Food became one of the earliest markers of that blending. Salvadoran pupusas shared space with Mexican rice, ceviche-style mariscos, and family traditions shaped by adaptation rather than purity. Her mother learned to cook Mexican dishes for her father, and over time, cultural distinctions softened into a shared rhythm of survival and love.

It wasn’t until years later—standing on a beach in El Salvador and ordering a shrimp cocktail—that Dr. Sanchez realized how deeply assimilation had shaped her understanding of culture. The dish didn’t look the way she expected. In that moment, she saw how migration changes memory, identity, and even taste itself

When the Bubble Bursts: Culture Shock in College

Leaving Los Angeles for college marked the first time Dr. Sanchez felt “othered.”

In classrooms where no professors looked like her, and counseling offices where she had to explain her culture before receiving support, she experienced subtle but persistent microaggressions—comments about her English, assumptions about her immigration status, and social exclusion she couldn’t yet name.

As a first-generation college student, she also became aware of class differences she had never needed to articulate before. While her parents had always provided what was necessary, she suddenly saw how limited access and unspoken rules shaped academic spaces.

“I felt small,” she shared. “I became quieter—not because I lacked ideas, but because I didn’t want to take up the wrong kind of space.”

Becoming the First — Again and Again

Despite the isolation, Dr. Lissette Sanchez kept going.

Driven by a dream she had named as early as seventh grade, she pursued higher education relentlessly—earning her master’s degree and PhD, often without a roadmap or family precedent. Her parents couldn’t guide her through applications or academic systems, but they had already given her something equally powerful: adaptability, perseverance, and resilience.

Those skills—born from immigrant survival—became the foundation that carried her through financial barriers, rejections, and moments of doubt.

Over time, her dream evolved. It wasn’t just about becoming a psychologist anymore. It was about changing the rooms she entered—so future first-generation students wouldn’t feel as invisible as she once did.

Returning to El Salvador: A Different Kind of Homecoming

Decades after her mother fled El Salvador during the civil war, Dr.

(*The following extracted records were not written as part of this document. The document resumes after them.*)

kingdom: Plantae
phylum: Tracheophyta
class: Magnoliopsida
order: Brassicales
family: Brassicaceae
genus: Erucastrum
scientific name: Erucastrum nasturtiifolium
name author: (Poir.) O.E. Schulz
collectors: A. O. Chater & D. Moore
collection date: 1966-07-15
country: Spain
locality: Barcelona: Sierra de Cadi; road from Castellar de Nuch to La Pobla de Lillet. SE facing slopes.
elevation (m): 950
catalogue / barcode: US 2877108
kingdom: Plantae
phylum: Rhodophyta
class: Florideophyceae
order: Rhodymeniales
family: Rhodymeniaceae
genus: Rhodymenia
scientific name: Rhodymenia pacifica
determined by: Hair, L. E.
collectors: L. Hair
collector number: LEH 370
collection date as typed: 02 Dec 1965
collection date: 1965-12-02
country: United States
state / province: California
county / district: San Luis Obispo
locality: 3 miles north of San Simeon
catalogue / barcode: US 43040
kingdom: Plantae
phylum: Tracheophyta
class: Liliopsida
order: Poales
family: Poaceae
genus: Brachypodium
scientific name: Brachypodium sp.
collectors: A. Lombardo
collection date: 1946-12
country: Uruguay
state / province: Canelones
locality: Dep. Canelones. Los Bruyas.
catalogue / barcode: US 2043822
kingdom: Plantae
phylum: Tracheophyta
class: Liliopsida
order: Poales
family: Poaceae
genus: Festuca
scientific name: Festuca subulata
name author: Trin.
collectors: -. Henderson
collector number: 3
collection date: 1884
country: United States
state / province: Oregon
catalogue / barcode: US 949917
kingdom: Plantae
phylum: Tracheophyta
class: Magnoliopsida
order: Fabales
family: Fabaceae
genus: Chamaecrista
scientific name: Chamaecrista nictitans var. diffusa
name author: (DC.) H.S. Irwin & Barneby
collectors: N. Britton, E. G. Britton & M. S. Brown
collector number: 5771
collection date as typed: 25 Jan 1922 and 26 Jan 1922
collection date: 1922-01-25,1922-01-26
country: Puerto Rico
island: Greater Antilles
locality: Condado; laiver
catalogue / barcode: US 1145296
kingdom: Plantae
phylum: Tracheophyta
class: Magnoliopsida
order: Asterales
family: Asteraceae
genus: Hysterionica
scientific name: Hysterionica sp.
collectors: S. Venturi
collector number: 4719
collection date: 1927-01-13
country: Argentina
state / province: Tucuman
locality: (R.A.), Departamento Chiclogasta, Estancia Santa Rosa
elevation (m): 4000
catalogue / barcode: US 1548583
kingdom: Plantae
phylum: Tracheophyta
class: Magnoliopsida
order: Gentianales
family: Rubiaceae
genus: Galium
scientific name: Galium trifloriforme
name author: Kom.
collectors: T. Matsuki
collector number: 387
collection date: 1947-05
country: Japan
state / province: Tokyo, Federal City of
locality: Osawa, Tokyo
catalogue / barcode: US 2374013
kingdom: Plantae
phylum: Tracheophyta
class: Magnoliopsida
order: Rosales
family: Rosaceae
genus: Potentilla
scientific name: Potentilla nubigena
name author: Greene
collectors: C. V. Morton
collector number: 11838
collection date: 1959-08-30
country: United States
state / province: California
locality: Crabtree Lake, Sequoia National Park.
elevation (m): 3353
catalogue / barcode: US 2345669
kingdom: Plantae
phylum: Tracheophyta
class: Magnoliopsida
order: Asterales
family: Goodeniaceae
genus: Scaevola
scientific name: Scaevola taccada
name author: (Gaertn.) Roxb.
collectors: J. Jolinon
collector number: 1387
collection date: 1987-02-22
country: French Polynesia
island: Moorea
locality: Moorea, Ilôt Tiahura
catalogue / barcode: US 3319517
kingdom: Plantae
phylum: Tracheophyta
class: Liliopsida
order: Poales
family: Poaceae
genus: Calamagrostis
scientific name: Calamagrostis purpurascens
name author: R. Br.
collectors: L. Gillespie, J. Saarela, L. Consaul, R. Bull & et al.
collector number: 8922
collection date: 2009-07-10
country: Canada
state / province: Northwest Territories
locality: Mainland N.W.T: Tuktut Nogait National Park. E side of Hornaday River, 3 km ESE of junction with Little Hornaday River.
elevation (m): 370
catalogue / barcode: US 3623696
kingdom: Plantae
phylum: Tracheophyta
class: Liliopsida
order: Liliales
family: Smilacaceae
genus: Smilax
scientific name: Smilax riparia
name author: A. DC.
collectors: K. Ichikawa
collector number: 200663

Sanchez returned—not as a child, but as an adult ready to reconnect.

The trip brought unexpected emotions. She felt pride when she recognized her features in her relatives. Grief when she thought of her grandmother, who never lived to see her graduate. And vulnerability when she realized she didn’t know the “right” way to eat pupusas—using her hands instead of utensils.

That moment revealed something important: her mother had taught her to assimilate as a form of protection. What once felt like distance became an act of love.

Standing in a country she had never lived in, Dr. Sanchez felt something surprising—belonging. A sense that identity is not erased by distance, but carried quietly across generations. 

Healing First-Generation Mental Health

Today, Dr. Sanchez works primarily with first-generation professionals and college students—people navigating dual identities, imposter syndrome, intergenerational trauma, and unspoken expectations.

Her mission is simple but powerful: increase representation and normalize conversations about mental health in communities where emotions were often silenced for survival.

Through therapy, speaking, writing, and advocacy, she reminds first-generation individuals that their struggles are not personal failures—but predictable outcomes of systems they were never designed to enter alone.

Redefining the American Dream for Dr. Lissette Sanchez

When asked what the American Dream means to her now, Dr. Sanchez’s answer reflects years of reflection.

It’s no longer about fulfilling her parents’ sacrifices—it’s about freedom of choice. The ability to pivot. To build new paths when old doors stay closed. To create spaces that never existed before.

“The American Dream,” she says, “is knowing you have the power to create something of your own.”